Transgender Man Sues Philly IHOP for Sexual Harassment

Jahkee Wade says his time working at the Northeast Philly location was a “nightmare.” Turns out Wawa is a much better fit.

Left: The Northeast Philadelphia IHOP being sued for sexual harassment and discrimination. (Photo via Google Maps) Right: Jahkee Wade in his new work uniform. (Photo courtesy Jahkee Wade)

These days, Jahkee Wade makes hoagies at the University City Wawa at 36th and Chestnut streets, a job he says he loves because the employees and managers respect who he is. But not long ago, the 31-year-old resident of the Wynnefield section of Philadelphia says he worked a “nightmare” of a job at a Northeast Philadelphia IHOP.

In a new lawsuit filed in Philadelphia’s federal court, Wade, a transgender man, says that he was routinely sexually harassed and discriminated against at the IHOP on the 4300 block of Roosevelt Boulevard, around the corner from the big Home Depot/Walmart complex in Lawncrest. The suit seeks unspecified damages, including lost wages.
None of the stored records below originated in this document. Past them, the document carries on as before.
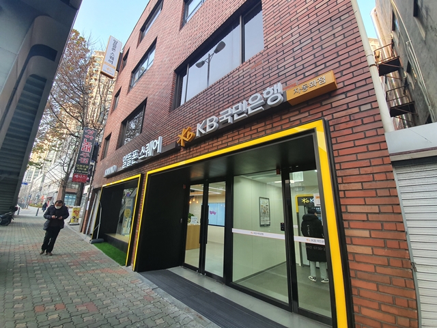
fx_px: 164
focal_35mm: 13
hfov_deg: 106.2
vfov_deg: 89.9
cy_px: 164
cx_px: 218
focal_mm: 1.8
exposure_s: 1/120
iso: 64
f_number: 2.2
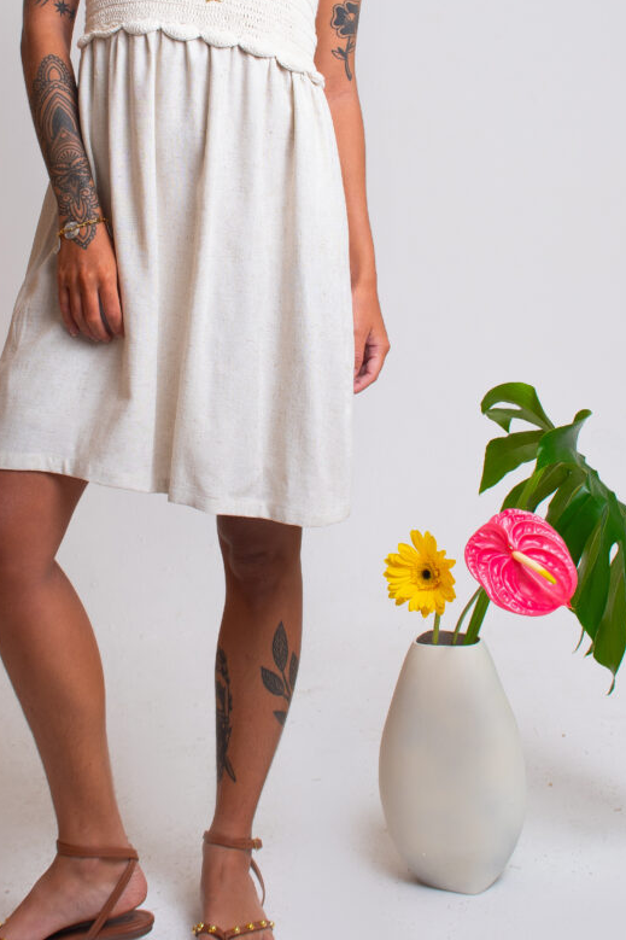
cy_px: 258
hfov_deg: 17.5
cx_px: 246
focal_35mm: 78
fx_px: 2035
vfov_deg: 25.7
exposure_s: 1/160
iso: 100
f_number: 8
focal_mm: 30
Wade began working as a server at the IHOP in 2010, about a year after he started hormone treatments. According to allegations contained in the lawsuit, Wade’s coworkers told him that he wasn’t “a real man” and used slurs like “dyke” to refer to him as well as “she” and “her.”

“It was awful,” Wade tells Philly Mag. “All of the employees were very disrespectful, calling me out of my pronouns, harassing me every day. They tried to make me use Shana — that’s my birth name — even though they knew I was transitioning. They wouldn’t let me use the name I wanted to be called.”

Wade, a Germantown native, alleges in the suit that the store manager also made derogatory comments to him and laughed when other employees did so. Wade claims that he complained to a regional manager but that his concerns went unaddressed.

Eventually, the store manager left the IHOP, but Wade says that his replacement only made things worse. The male store manager was replaced by a woman who Wade claims sexually harassed him in a much different way.

According to the suit, the new manager made repeated advances, brushing up against Wade and asking him out. She allegedly made remarks like, “I know you want me” and “I can treat you better than your girlfriend” and texted explicit photos to Wade. When Wade rebuffed her advances, he alleges that she turned up the heat at the job, instructing Wade’s coworkers to harass him more. The manager later grabbed Wade’s genitals and buttocks, claims the suit.

Wade says he continued to complain to upper management and that the store manager retaliated by cutting his hours. Then, claims the suit, Wade was fired over confrontations management said he had with other employees, including one where a female employee said he called her a “bitch” and a “faggot.” Wade says he never did anything of the kind. (Neither IHOP nor an attorney representing the local franchisee responded to requests for comment for this story; a person answering the phone at the Northeast Philadelphia IHOP said the restaurant has no comment.)

“They just didn’t want me there,” he observes. “But I was an excellent worker. Why else would they have kept me there for four years? I did a great job. But they treated me like an outcast. I was the only trans person. They used to make me cry. It made me so depressed.”

Wade’s suit comes a few months after the U.S. Equal Employment Opportunity Commission (EEOC) filed a federal lawsuit against several IHOP franchisees in New York and Nevada — the Northeast Philadelphia franchise was not part of the lawsuit — claiming that the restaurants failed to take action on employees’ sexual harassment complaints and that management retaliated against some employees after they complained.

As for Wade, he eventually wound up behind the hoagie counter at the University City Wawa, where he says his coworkers and managers are all supportive and respectful of him.

“IHOP was the worst environment I ever worked in,” Wade insists. “But Wawa is different. They treat me real good. They call me by my proper pronouns, and they even let me wear the name tag that I prefer to wear.”